# Pépin's Test

## Theorem

Let $F_n = 2^{2^n} + 1$ be a Fermat number.

Then $F_n$ is prime if and only if:

$3^{\paren {F_n - 1} / 2} \equiv -1 \pmod {F_n}$

## Proof

### Sufficient Condition

Let this congruence hold:

$3^{\paren {F_n - 1} / 2} \equiv -1 \pmod {F_n}$

Then:

$3^{F_n - 1} \equiv 1 \pmod {F_n}$

Thus the multiplicative order of $3$ modulo $F_n$ is a divisor of $F_n - 1 = 2^{2^n}$.

This is a power of $2$.

On the other hand, the multiplicative order of $3$ modulo $F_n$ is not a divisor of $\dfrac {F_n - 1} 2$.

Therefore it must be equal to $F_n - 1$.

In particular, there are at least $F_n - 1$ numbers below $F_n$ which are coprime to $F_n<$.

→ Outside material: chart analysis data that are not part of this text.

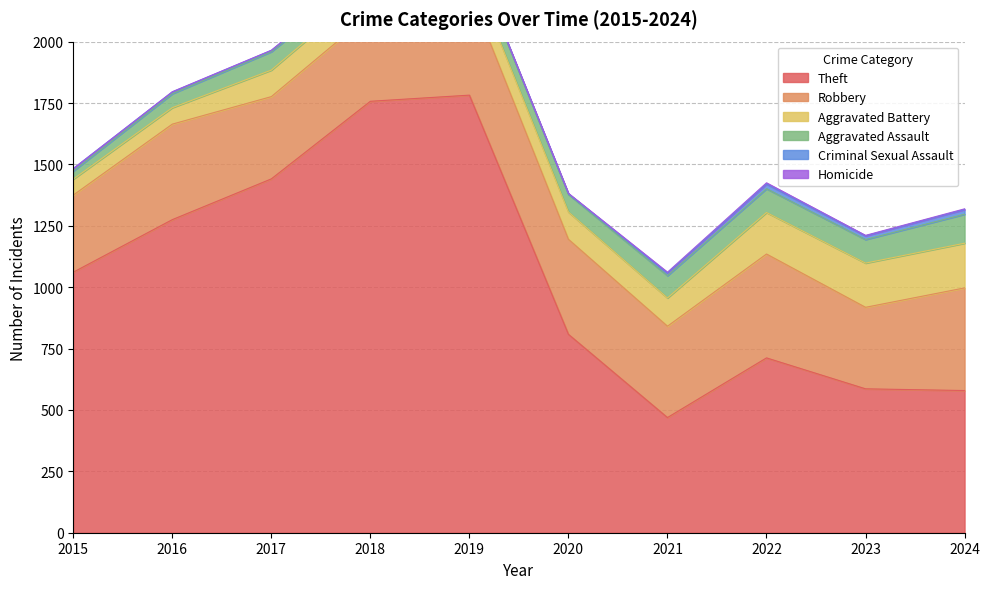

How many lines are shown in the chart?

6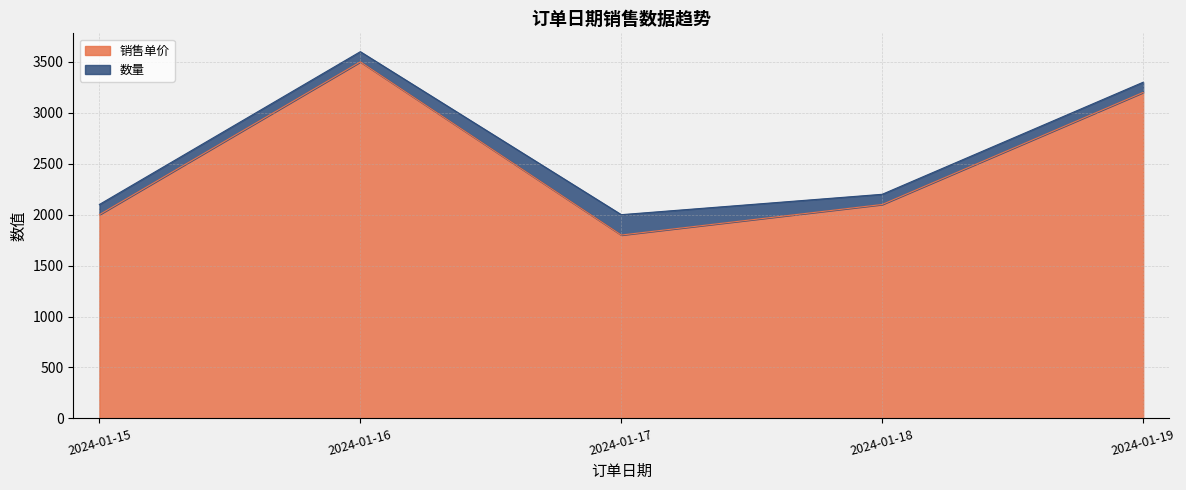

Does the chart have visible grid lines?

Yes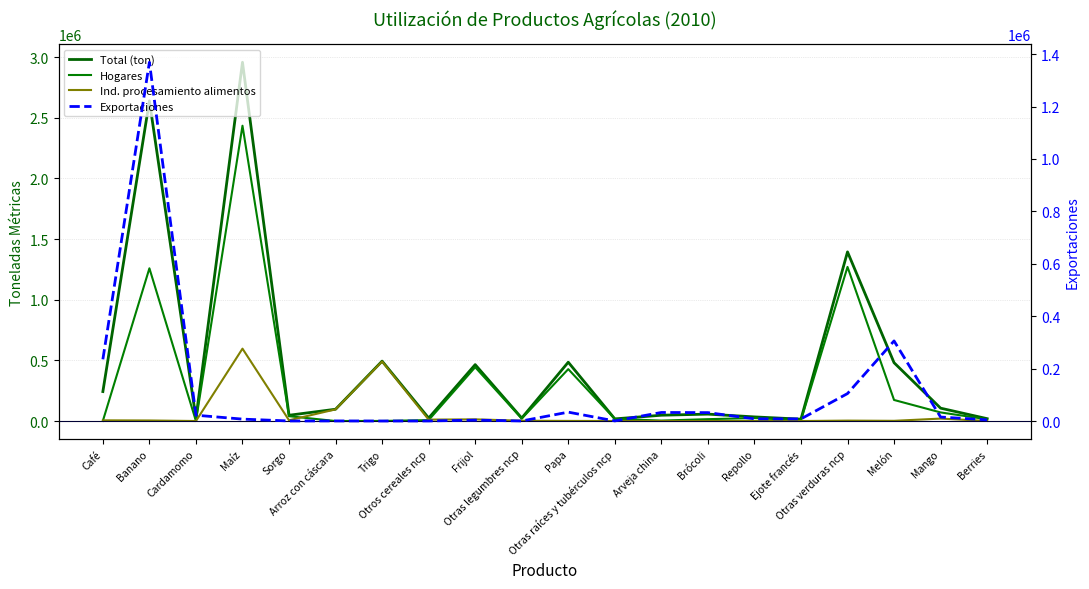

What is the difference between the second highest and second lowest values in the Total (ton) series?

2622079.0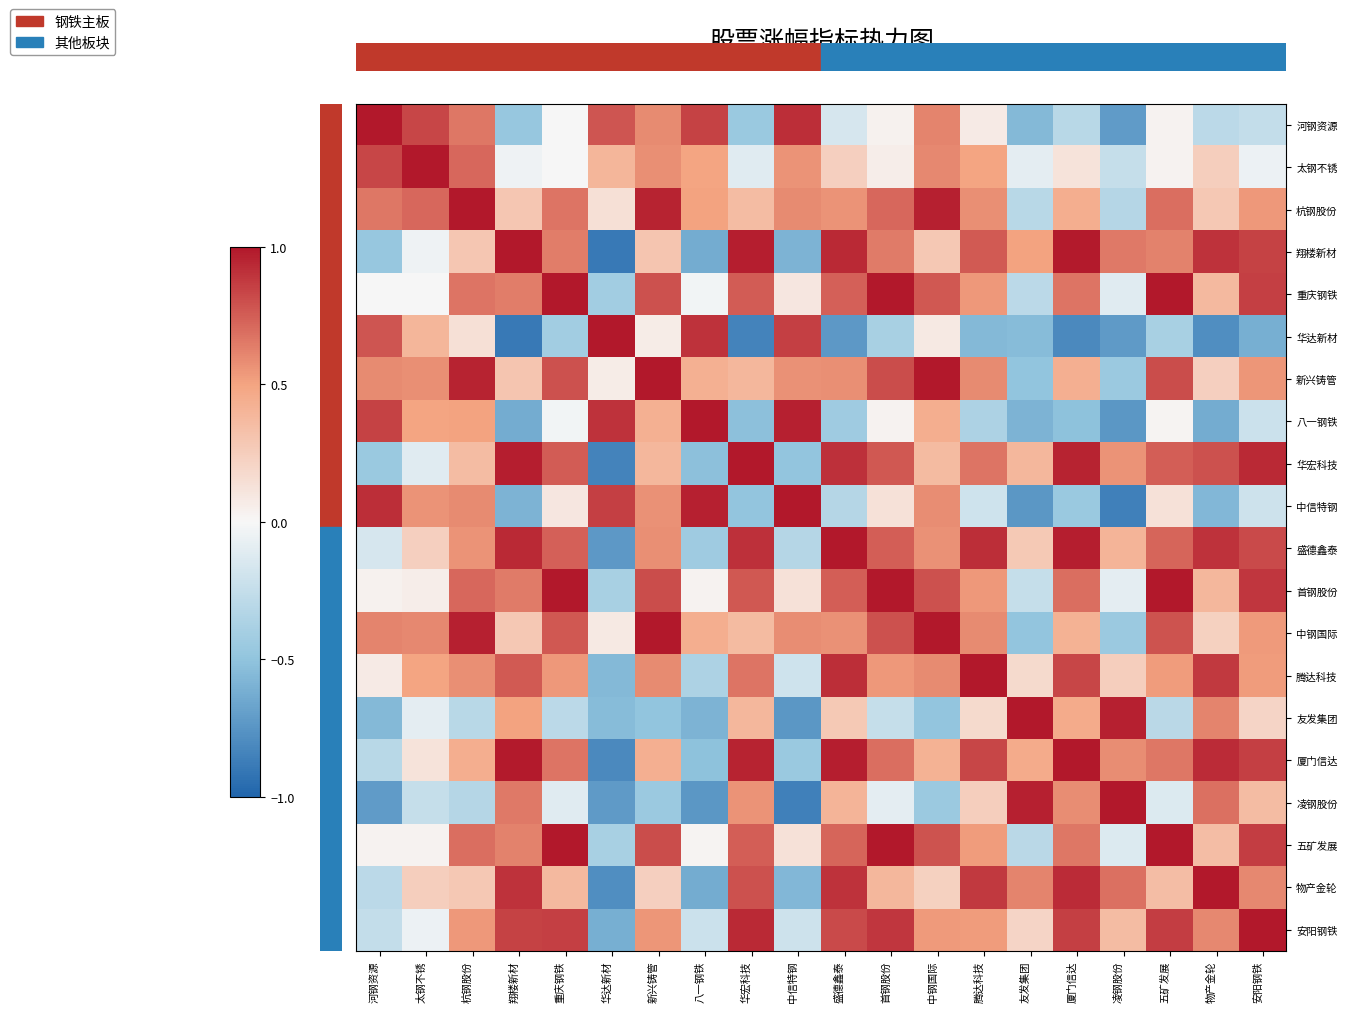

What is the spread (max minus min) of values at 首钢股份?

1.4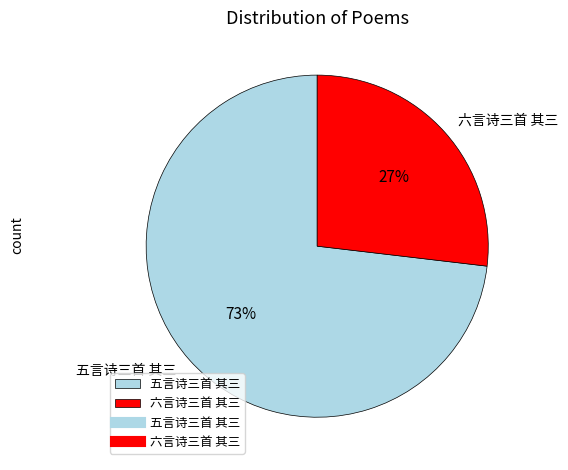

Rank the categories by value from highest to lowest.

五言诗三首 其三, 六言诗三首 其三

This can happen only if $F_n$ is prime.

$\Box$

### Necessary Condition

Let $F_n$ be prime.

$3^{\paren {F_n - 1} / 2} \equiv \paren {\dfrac 3 {F_n} } \pmod {F_n}$

$\left({\dfrac 3 {F_n} }\right)$ denotes the Legendre symbol.

By repeated squaring:

$2^{2^n} \equiv 1 \pmod 3$

Thus:

$F_n \equiv 2 \pmod 3$

and so:

$\paren {\dfrac {F_n} 3} = -1$

As $F_n \equiv 1 \pmod 4$, it follows from the Law of Quadratic Reciprocity that:

$\paren {\dfrac 3 {F_n} } = -1$

$\blacksquare$

## Source of Name

This entry was named for Jean François Théophile Pépin.